De jongeren die daar toestemming voor hebben gegeven tijdens de registratieronde en nog geen reëel baanperspectief hadden, zijn door het UWV benaderd voor bemiddeling naar werk.

In december 2009 zijn de definitieve gegevens over het School Ex Programma beschikbaar op basis van de leerlingentelling van 1 oktober 2009 (schooljaar 2009–2010) en vindt besluitvorming plaats over de aanpak in 2010. Binnenkort zal staatssecretaris Van Bijsterveldt u hierover nader informeren.

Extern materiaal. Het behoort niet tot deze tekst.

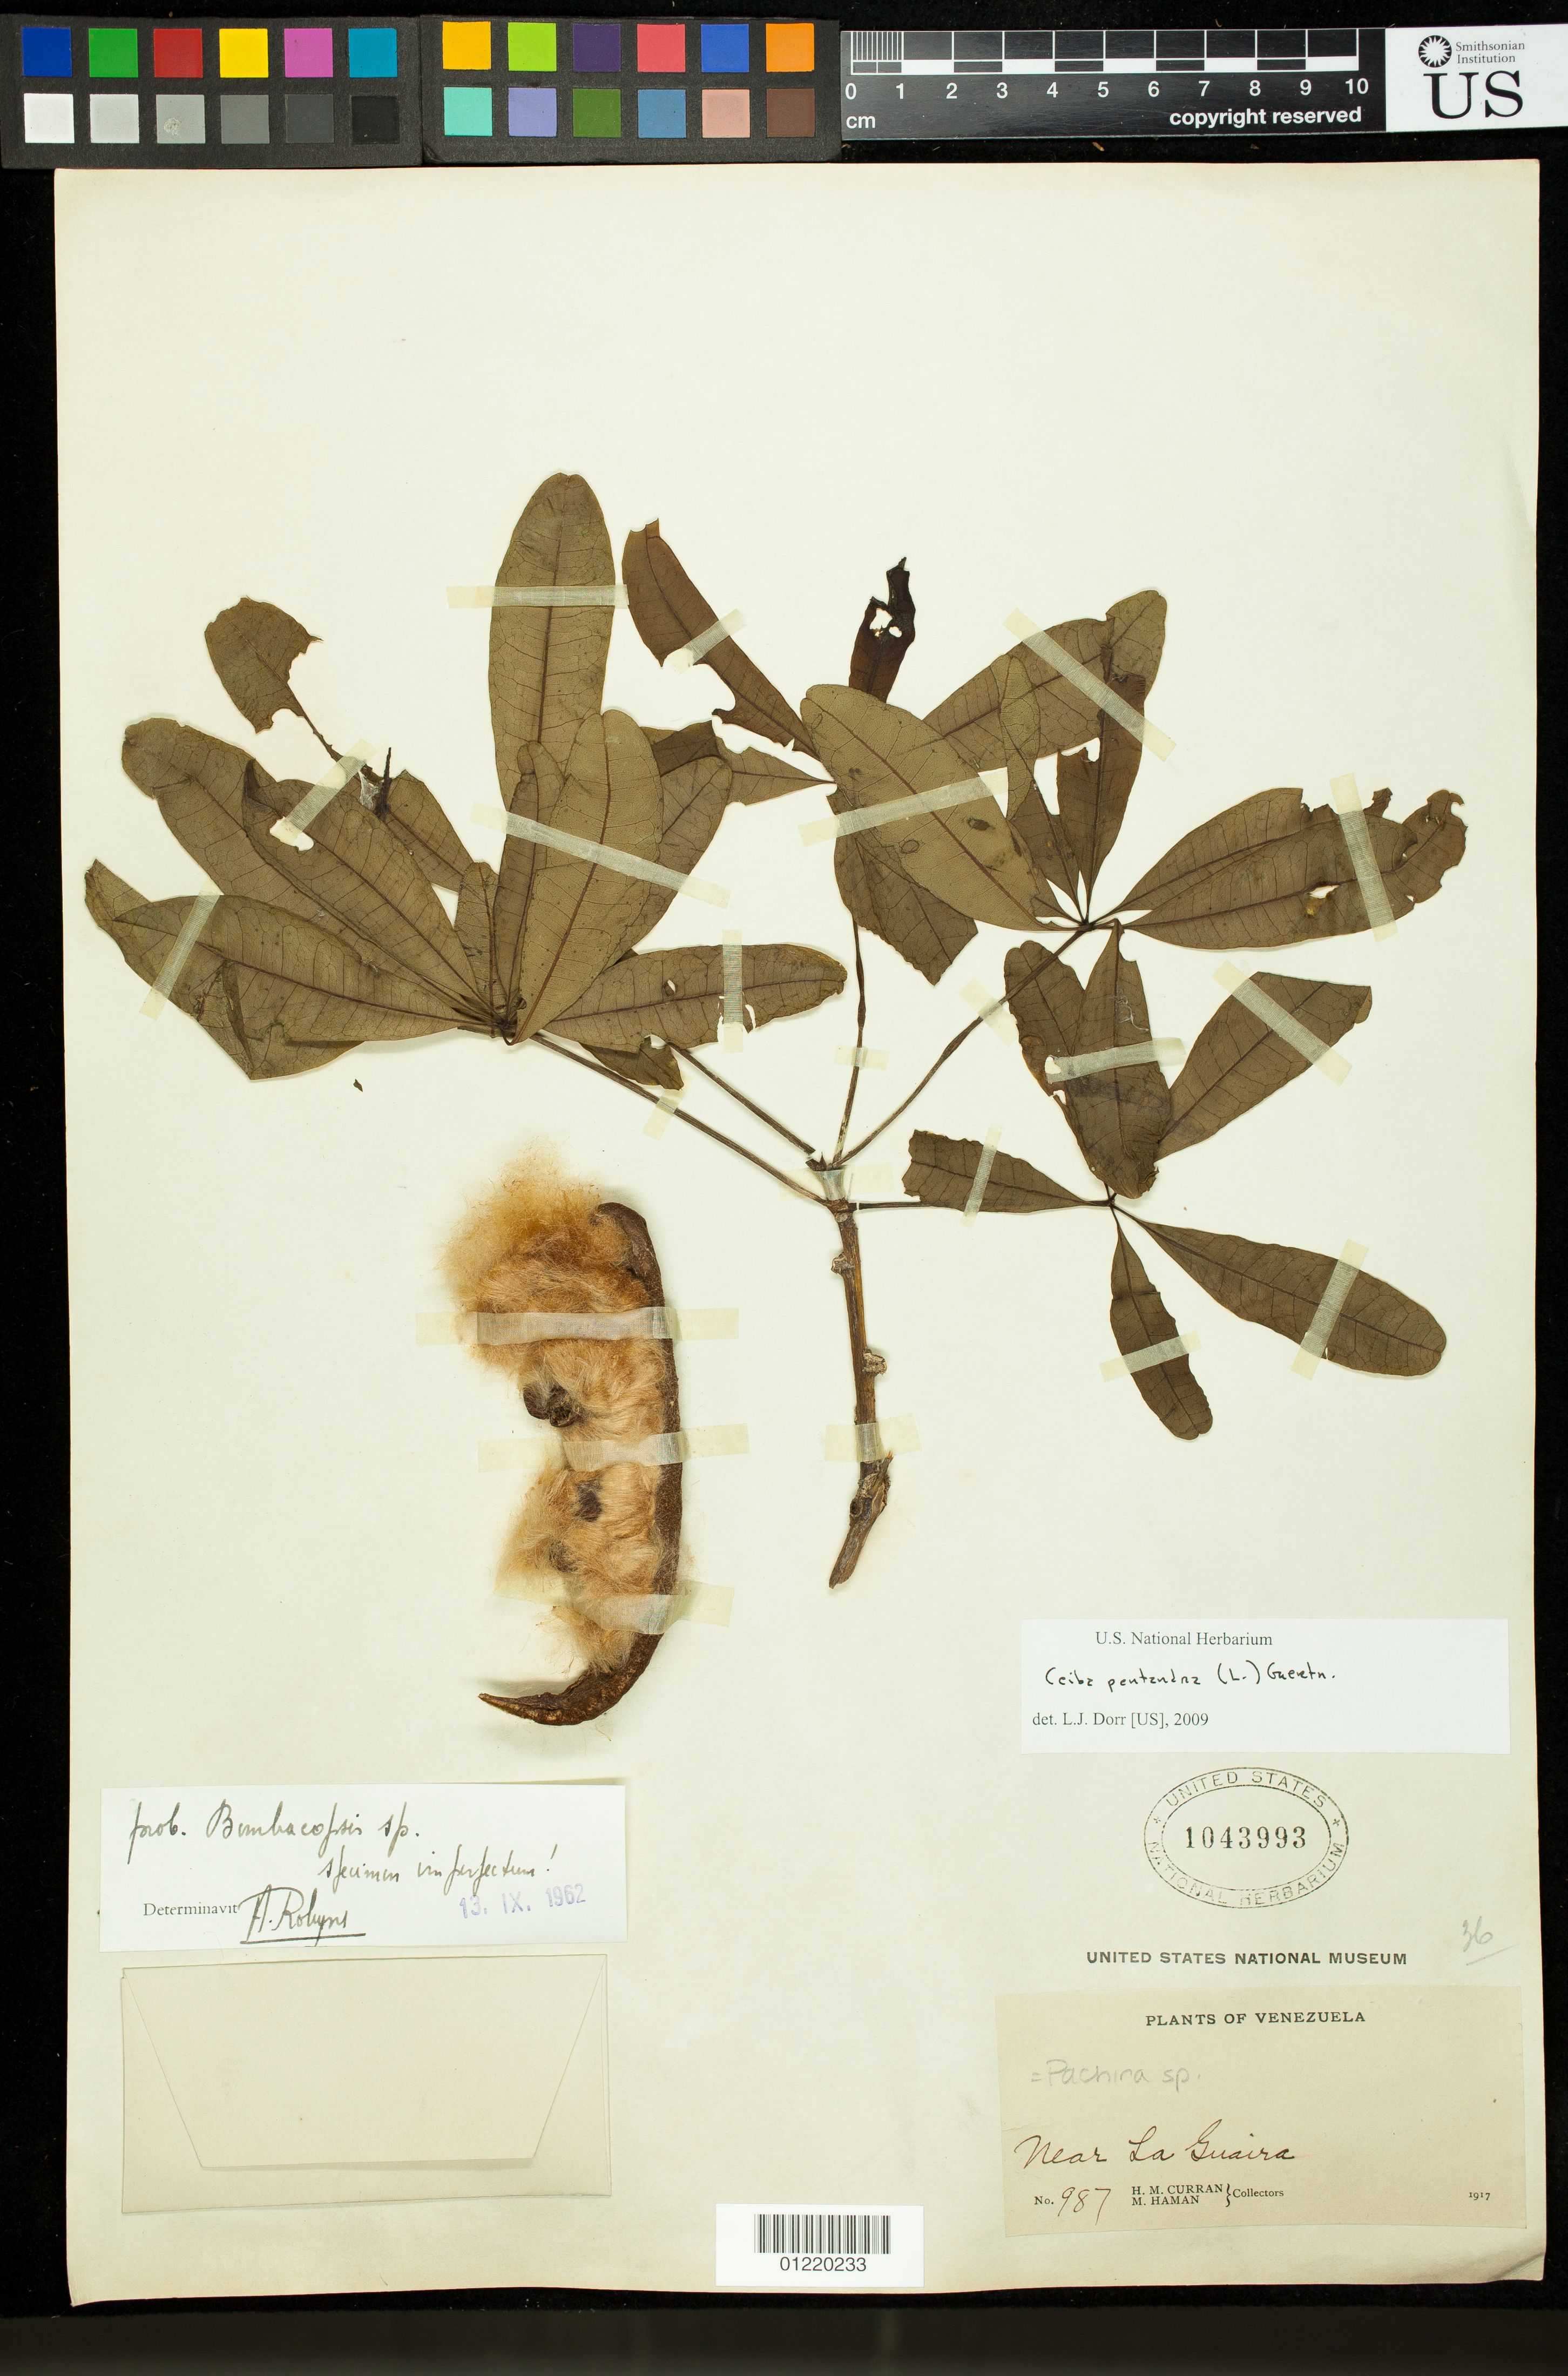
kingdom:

Voortgang van het Stage- en Leerbanenoffensief en het Matching-offensief

In de brief van 30 oktober jl. heeft staatssecretaris Van Bijsterveldt u ook geïnformeerd over de laatste stand van zaken met betrekking tot de Stage- en Leerbanenmarkt. De belangrijkste conclusie is dat het Stage- en Leerbanenoffensief heeft geresulteerd in een vruchtbare aanpak van de tekorten aan beroepspraktijk vormende (bpv)-plaatsen.

Inmiddels is voor 20 000 beroepsbegeleidende leerweg (bbl)-studenten die als gevolg van de economische crisis recentelijk hun bpv-plaats hebben verloren, door de kenniscentra voorzien in een nieuwe bpv-plaats. In sommige gevallen is dit gepaard gegaan met een hernieuwde inschrijving als beroepsopleidende leerweg (bol)-student. Het complementaire karakter van de BOL en BBL biedt deze studenten dan toch de mogelijkheid in deze crisistijd hun voorkeursopleiding te starten of af te ronden.

Hierdoor is de beschikbare capaciteit aan bpv-plaatsen voor het nieuwe schooljaar – zoals ook blijkt uit de Colo Barometer van oktober jl. – dan ook minder sterk afgenomen dan in de Colo Barometer van juni 2009 nog werd verwacht.

De verantwoordelijke partijen spannen zich binnen de gegeven macro-economische omstandigheden optimaal in om te voorkomen dat jongeren al bij voorbaat op achterstand de arbeidsmarkt betreden.

De kenniscentra werken in de dertig regio’s dan ook intensief samen met het UWV WERKbedrijf, gemeenten en onderwijsinstellingen om knelpunten rondom de beschikbaarheid aan bpv-plaatsen in een zo vroeg mogelijk stadium aan te pakken. In de regio hebben de kenniscentra namelijk de belangrijke rol om sectorale crisisplannen en daarnaast de extra inzet die individuele leerbedrijven willen leveren aan de bestrijding van de jeugdwerkloosheid zo goed mogelijk te verbinden met de regionale vraag. De werkgevers en werknemers hebben aangegeven dat zij in totaal meer dan 100 miljoen uit de O & O – fondsen beschikbaar zullen stellen om bpv-plaatsen (en personeel) te behouden. Daarnaast hebben de kenniscentra in de dertig regio’s extra wervingsactiviteiten verricht zowel onder hun bestaande bestand aan (slapende) leerbedrijven als potentieel nieuwe leerbedrijven.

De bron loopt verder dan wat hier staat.